Now, I communicate with a thousand people. I spend my time watching the local political scene and passing along my evaluation of same to my readers. … Can you imagine the stamps and paper & envelopes to keep up such a correspondence? … The expense?
Now, beggars can’t be choosers as they say and I’ve always been happy just to have a piece of couch to crash on.
Savannah Blackwell gave me use of a high speed internet access, full cable TV and the companionship of a cat named Madeline at this stop. … You can’t beat that. … People like Savannah and I regularly try to save other members of our set. It’s my turn to be a save-ee.

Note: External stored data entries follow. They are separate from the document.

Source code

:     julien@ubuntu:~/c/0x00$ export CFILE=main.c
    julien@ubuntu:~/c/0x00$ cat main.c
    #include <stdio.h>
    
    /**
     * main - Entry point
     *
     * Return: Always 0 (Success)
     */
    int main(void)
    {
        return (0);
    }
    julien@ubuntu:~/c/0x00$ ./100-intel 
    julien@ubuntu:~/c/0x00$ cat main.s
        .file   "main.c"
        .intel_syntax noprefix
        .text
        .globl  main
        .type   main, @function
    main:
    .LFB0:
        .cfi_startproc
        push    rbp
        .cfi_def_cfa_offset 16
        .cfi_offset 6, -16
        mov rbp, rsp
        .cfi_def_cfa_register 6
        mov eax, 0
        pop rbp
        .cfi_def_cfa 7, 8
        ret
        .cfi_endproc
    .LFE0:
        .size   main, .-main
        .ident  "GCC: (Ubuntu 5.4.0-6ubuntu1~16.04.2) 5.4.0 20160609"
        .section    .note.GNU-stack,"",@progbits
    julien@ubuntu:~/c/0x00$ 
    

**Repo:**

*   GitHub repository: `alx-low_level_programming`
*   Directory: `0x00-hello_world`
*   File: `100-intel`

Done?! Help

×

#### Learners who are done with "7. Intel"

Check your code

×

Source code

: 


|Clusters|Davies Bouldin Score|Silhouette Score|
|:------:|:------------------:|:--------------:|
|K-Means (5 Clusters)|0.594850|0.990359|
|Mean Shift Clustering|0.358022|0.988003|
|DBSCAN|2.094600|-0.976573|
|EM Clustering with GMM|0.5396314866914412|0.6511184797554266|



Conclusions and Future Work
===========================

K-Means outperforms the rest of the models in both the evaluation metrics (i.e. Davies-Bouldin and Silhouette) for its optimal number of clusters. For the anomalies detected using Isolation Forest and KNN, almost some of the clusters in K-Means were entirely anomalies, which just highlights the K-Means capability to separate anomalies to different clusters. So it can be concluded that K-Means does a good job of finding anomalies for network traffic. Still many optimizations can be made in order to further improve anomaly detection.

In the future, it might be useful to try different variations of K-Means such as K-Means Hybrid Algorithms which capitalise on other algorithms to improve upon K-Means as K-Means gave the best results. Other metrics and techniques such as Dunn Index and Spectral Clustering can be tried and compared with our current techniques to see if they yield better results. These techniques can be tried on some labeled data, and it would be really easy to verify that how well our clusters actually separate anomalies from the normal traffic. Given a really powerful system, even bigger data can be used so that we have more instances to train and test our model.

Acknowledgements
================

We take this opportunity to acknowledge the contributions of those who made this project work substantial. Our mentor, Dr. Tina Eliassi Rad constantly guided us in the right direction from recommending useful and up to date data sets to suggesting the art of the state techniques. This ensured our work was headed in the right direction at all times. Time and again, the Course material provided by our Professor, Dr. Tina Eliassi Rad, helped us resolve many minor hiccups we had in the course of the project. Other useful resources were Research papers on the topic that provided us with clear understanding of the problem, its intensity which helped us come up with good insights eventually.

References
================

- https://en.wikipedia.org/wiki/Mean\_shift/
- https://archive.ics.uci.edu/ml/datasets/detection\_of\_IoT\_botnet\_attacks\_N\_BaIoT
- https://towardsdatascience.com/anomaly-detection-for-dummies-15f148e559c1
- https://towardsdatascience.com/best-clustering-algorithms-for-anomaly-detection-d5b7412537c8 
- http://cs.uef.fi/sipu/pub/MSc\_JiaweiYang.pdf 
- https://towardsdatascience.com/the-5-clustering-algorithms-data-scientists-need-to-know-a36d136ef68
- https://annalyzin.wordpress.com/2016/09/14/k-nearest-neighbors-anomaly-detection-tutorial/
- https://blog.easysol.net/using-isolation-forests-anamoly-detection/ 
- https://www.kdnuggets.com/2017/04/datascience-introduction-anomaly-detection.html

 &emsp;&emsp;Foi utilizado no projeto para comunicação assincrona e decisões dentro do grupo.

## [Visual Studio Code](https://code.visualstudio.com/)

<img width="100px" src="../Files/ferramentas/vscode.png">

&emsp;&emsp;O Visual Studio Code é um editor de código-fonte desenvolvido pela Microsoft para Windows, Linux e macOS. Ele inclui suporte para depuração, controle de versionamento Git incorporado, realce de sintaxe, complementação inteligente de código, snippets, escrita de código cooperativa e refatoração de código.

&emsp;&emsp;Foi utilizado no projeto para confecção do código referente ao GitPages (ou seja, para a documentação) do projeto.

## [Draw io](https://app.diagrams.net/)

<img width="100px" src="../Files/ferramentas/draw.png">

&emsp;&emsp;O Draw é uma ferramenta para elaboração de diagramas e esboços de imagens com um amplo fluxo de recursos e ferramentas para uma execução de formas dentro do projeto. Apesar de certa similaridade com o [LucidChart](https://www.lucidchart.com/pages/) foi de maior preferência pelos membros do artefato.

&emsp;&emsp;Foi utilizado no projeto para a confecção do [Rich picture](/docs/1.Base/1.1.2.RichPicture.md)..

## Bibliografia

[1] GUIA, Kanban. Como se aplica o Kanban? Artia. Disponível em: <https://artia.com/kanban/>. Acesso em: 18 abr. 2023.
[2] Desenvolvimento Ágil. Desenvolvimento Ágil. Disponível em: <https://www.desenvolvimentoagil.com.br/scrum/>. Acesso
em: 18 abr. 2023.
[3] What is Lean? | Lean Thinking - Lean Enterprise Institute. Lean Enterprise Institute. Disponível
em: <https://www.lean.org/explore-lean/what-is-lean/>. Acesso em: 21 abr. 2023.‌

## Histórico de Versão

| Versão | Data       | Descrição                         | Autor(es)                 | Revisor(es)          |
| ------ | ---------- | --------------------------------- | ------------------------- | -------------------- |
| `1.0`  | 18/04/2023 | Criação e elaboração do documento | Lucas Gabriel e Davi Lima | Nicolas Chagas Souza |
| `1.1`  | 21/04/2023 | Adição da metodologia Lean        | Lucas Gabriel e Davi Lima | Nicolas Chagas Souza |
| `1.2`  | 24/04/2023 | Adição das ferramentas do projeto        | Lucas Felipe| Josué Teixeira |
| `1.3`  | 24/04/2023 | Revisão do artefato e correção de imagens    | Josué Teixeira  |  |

I can’t tell you … I’ll try …
I’m essentially blackballed for SF employment. I’m not only old, but I’m also on any number of ‘enemies’ lists for any number of for, or non-profit agencies. Hey, I’ve written about them all and they remember. People like Randy Shaw or Kelly Cullen or Sam Dodge or Joe O’Donoghue or a dozen others, could give me a job tomorrow. … But, I’ve written negative things about all of them and although they are friendly at public gatherings, none has ever allowed any application of mine for the hundred positions they’ve advertised over the past several years, to reach an interview stage.
So, I ran out of unemployment insurance a couple of years ago and have lived on the public dole in shame (it ain’t that bad) since. I’ve learned the drill. I keep a valid mailing address & couch-surf and house sit. … And, I wait.
I sit in my friends’ apartments and houses and I wait for a job. I wait for recognition with remuneration and realize it will probably not happen.
Time to pack and git!
Folks, it’s a busy week. I’m away from this handy computer in about 40 minutes and I want to get this out to you. It’s a busy week. I need to raise the entry fee for the D5 supe race. Send checks to:
h. brown for supervisor
635 Ashbury #7
SF, CA. 94117
I’ll try to get together a house party before the filing deadline which is like August 4th or something. I won’t accept anything over $99. You have to do too much fuckin’ paperwork. I still owe the Ethics Commission a hundred bucks for not doing my paperwork right last time and I raised less than a grand. Seven hundred bucks will get me on the ballot this time. The filing fee is $500. $100 for the fine. And, $100 to grow on.
It has been truly great to hang out with Madeline (da kitty) @ Savannah’s. I love Mt. Parnassus. The fog with the forest in the background makes you feel like you’re in a small village. Picture windows run the length of the west side of every room and open onto a balcony that overlooks a lush community garden laced with a variety of conifers. Latticed balconies hide behind thick flowered vines. When the fog breaks, the Golden Gate bridge appears in the northern corner of the kitchen window. … Gotta go.